投資家が注意すべきビットコインの2つの問題

2月22日の日本経済新聞電子版に2021年2月14日付英フィナンシャル・タイムズ電子版の転載記事「[FT]テスラ、暗号資産投資の愚行」が掲載されました。

要旨としては、ESG(環境・社会・ガバナンス)格付けで「シングルA」を取得しているテスラのような会社が、以下のように環境に悪影響を与えるビットコインに投資するのは愚行ではないかということです。

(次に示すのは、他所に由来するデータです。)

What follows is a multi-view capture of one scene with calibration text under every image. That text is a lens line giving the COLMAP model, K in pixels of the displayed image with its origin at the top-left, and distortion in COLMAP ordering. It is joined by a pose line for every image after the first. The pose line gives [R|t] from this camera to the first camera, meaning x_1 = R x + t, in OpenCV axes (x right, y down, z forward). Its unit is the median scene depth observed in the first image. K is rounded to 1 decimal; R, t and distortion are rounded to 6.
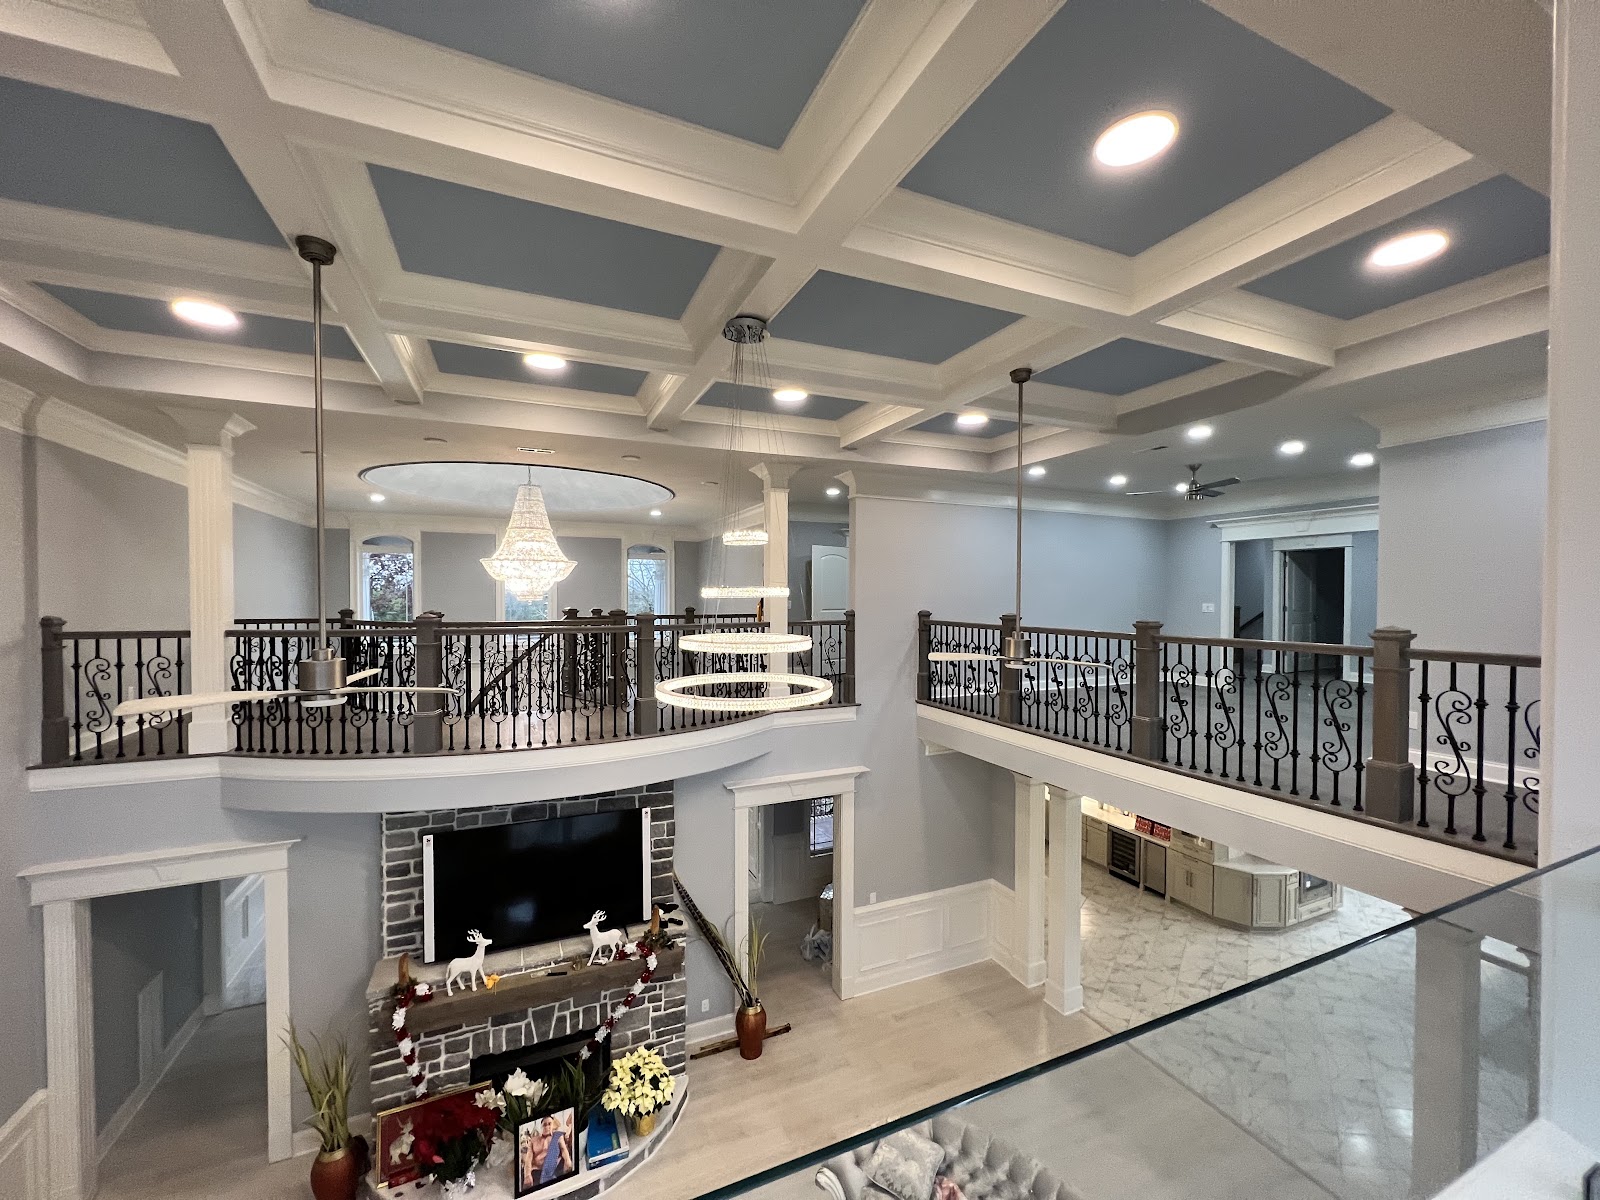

ビットコインは利息や配当などの定期収益も実用的な使い道もなく、役に立たないと批判されている。そこへもってきて、その取引記録を承認することで新たに発行されたビットコインを報酬としてもらうマイニング(採掘)は、膨大な計算作業を必要とするため驚くほど電気を食う。オランダのエコノミスト、アレックス・デフリース氏はマイニングの消費電力量が世界全体で1年間に78テラワット時になると試算した。これは人口約2000万人の南米チリの年間消費量に等しい。ビットコイン1回の取引ではビザカードで43万6000回決済するのと同じ量の電力を使う。

出所:日経新聞

「仮想通貨の人気と環境保護は相入れそうにない。」とこの記事は主張しています。

ただ、ビットコインへの投資家が注意すべきはこの環境問題だけではありません。

米国のバロンズ紙は2月21日付けの「Bitcoin Mining Is Big in China. Why Investors Should Worry」という記事の中で、ビットコインに投資することは倫理的な問題をかかえることになると指摘しています。

大量の新規ビットコインは、中国北西部の新疆ウイグル族のイスラム教徒やその他の少数民族が強制収容所に収監されている地域から来ている。ケンブリッジ・ビットコイン電力消費量指数によると、2020年4月時点で、中国はビットコインの全マイニングの65%を担っており、そのうち36%が新疆で行われている。新疆では石炭が豊富に供給されており、他の地方よりはるかに安くマイニングができるからである。

出所:バロンズ紙記事を意訳

新規のビットコインの約20%が新疆で採掘されており、そこは世界で最もひどい人権侵害が行われている場所だということ、ビットコインの投資家はこの事実がもたらす問題に注意を払うべきというのが、同記事の主張です。

指摘している具体的なリスクは2つ。ひとつめは、米国民の間で新疆の人権侵害への懸念があるため、同地域に関連する資産を保有することは、広報上の問題が発生するリスクがあること。

ふたつめは、米国政府により規制がかけられる可能性があることです。ビットコインの新疆とのつながりは、中国製品への米国の依存度を下げようとしている米国政府に警戒感をもたせるには十分です。

財務省は新疆で大規模な事業を展開しているビットコインの採掘会社に制裁を加えたり、地域へのビットコインのリンクを「研究」しているとの勧告を出したり、グローバルな金融機関に暗号通貨を保有するもう一つのリスクを警告したりする可能性がある。

特定のビットコインの地理的な出所を特定するのは非常に複雑な作業を要する困難なものだそうです。ですから、ビットコインを保有しているからといって即それが人権侵害に加担していることにはなりませんが、関わり合いが全くないと否定することもできません。汚名を着せられるリスクがあることは、機関投資家にとっては大きな問題でしょう。

バロンズはこのような言葉で記事を締めくくっています。

権力を分散させるために開発されたビットコインが、中央集権に固執する政府に支配されている中国のような国に依存することは、長い間ひとつの皮肉として受け取られてきた。
しかし、中国に依存することと、新疆に依存するのは別物だ。
ビットコインを買わない理由としては、倫理的にも規制的にも優れた理由がたくさんあるが、そのリストに新疆を追加する。